BAŞKAN MUHAMMET BALTA - Ya, bırakın şimdi, biz devralınanı, gerçekleri görüyoruz.

ALİ ŞEKER (İstanbul) - Ben de görüyorum, İstanbul'da yaşıyorum.

BAŞKAN MUHAMMET BALTA - Yani havanın kirli olduğu, suyun kirli olduğu, toprağın kirli olduğu, Haliç'in kirli olduğu bir dönemi gençler hatırlamaz, ben çok iyi hatırlıyorum. Yani ben bunları burada savunmak istemiyorum, bunları söylemek istemiyorum. Yani geçmişteki sen şöyle yaptın, böyle yaptım falan bilmem ne değil, eksiklik varsa yapılanlar da oldu. Bak, arıtma tesisleri yapıldı, katı atık bertaraf tesisleri yapıldı; o katı atıklar patlardı, insanlar altında kaybolurdu; şimdi, enerji üretiyoruz, ekonomiye kazandırıyoruz. Sıfır atığı çıkardık, poşet yasasını çıkardık, arkadaşlarımızın da katkısı oldu, hep beraber bu dönemde çıkardık.

Müsilaj, şu anda doğal olarak doğanın bizlere bir sorunu. Elbette ki biz kirlettik, Tuna'dan gelen, elimizde olmayan akarsular da var, Karadeniz'e başka ülkelerden gelen akarsular da var, kirli sular da var, arıtılmayan derin denize deşarj suları da var. Hepsini beraber değerlendirip bundan sonra ne yapabiliriz? Yani yoksa bir siz savunursunuz, biz savunuruz, siz savunursunuz; bir anlamı yok.
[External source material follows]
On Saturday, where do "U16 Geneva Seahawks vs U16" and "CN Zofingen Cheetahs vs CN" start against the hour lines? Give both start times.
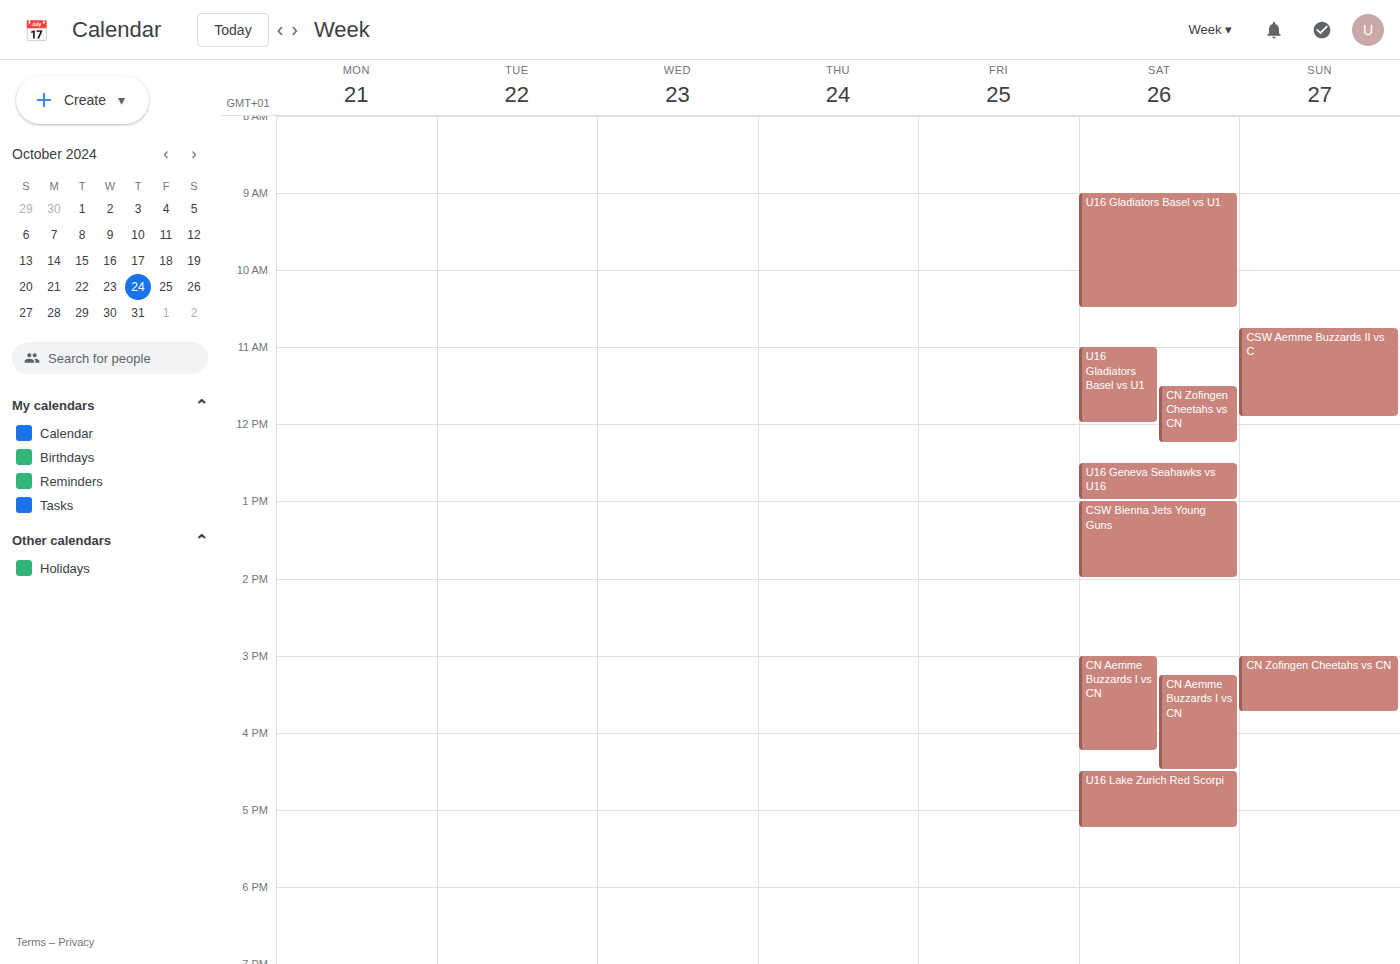
"U16 Geneva Seahawks vs U16": 12:30 PM, halfway between the 12 PM and 1 PM lines. "CN Zofingen Cheetahs vs CN": 11:30 AM, halfway between the 11 AM and 12 PM lines.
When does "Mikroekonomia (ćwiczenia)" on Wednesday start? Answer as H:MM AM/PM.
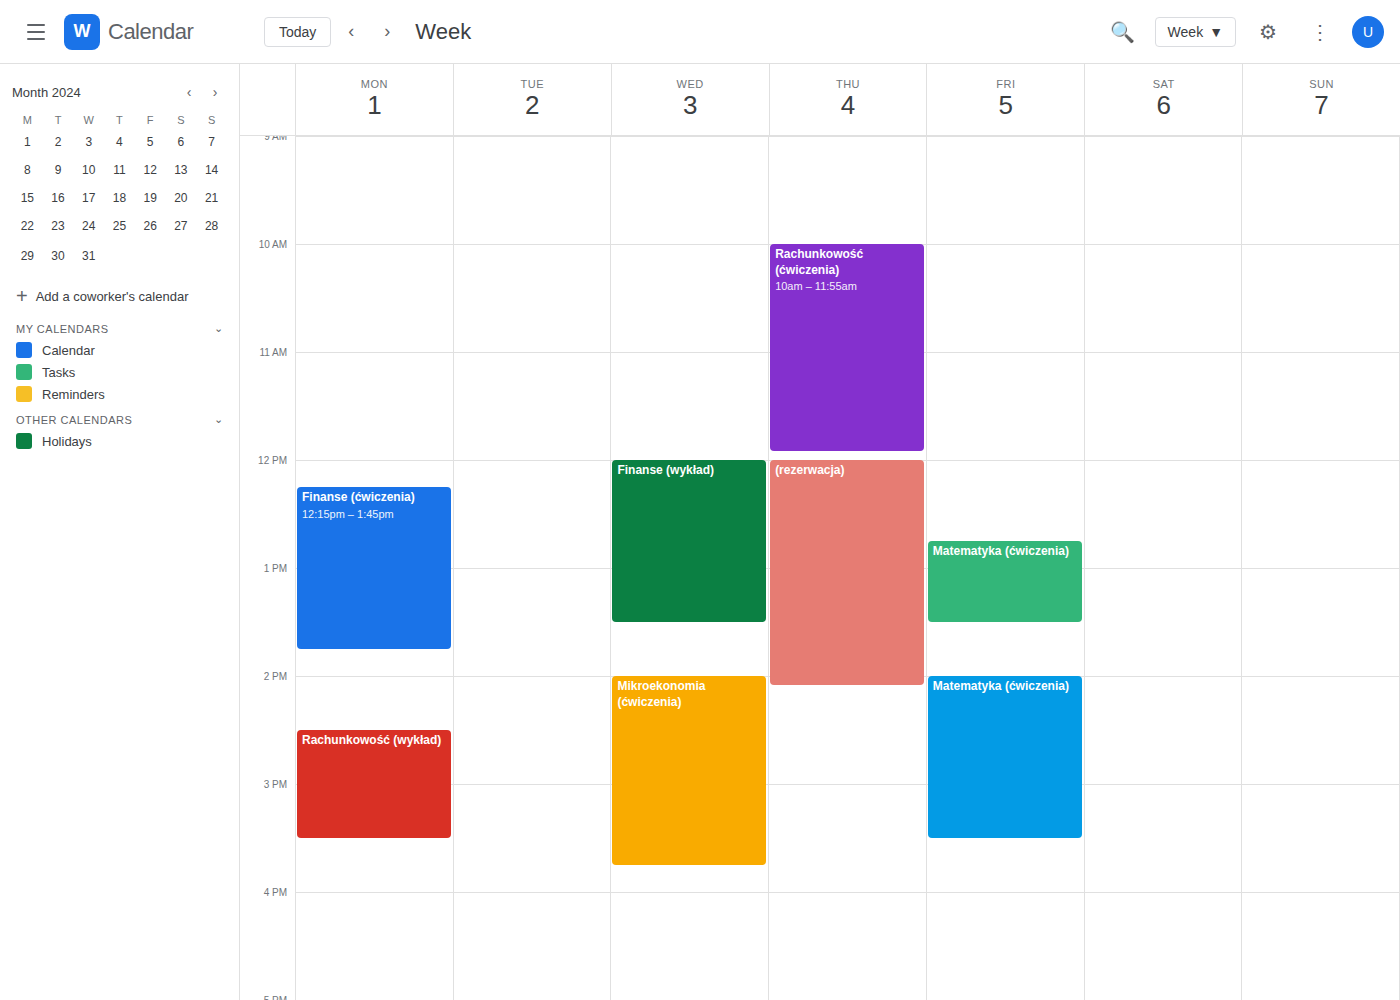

Önemli olan burada bir sorun var. Burada belediye başkanlarımız, yönetenler demiyoruz ki: A partisi, B partisi. Gelecek nesiller şunu söylemeyecek: "Buradaki şu siyasi parti bunu yaptı da bu doğayı böyle perişan etti." Orada Cumhuriyet Halk Partili belediye de var yıllardan beri, AK PARTİ belediye de var, ilçe belediyeleri de var Milliyetçi Hareket Partisinden de olmuştur, diğer partilerden de olmuştur. Yani biz bunlar şimdi "Sen şöyle yaptın, ben böyle yaptın, o belediye şöyle yaptı..." Samsun Büyükşehir Belediyesi güzel bir şey yaptı, doğru bir şey yaptı, alkışlıyoruz.

ALİ ŞEKER (İstanbul) - Doğru, güzel yapmış.

BAŞKAN MUHAMMET BALTA - Bütün o sahilde Zonguldak'tan Artvin'e kadar biyolojik arıtma yok. Var mı Samsun harici Sayın Başkanım?

YUSUF ZİYA YILMAZ (Samsun) - Yok.

BAŞKAN MUHAMMET BALTA - Yok. Orada farklı siyasi partiler de var. Yani demek ki burada bir sorun var. Buna, bu soruna gerçekçi bir şekilde yaklaşmak lazım.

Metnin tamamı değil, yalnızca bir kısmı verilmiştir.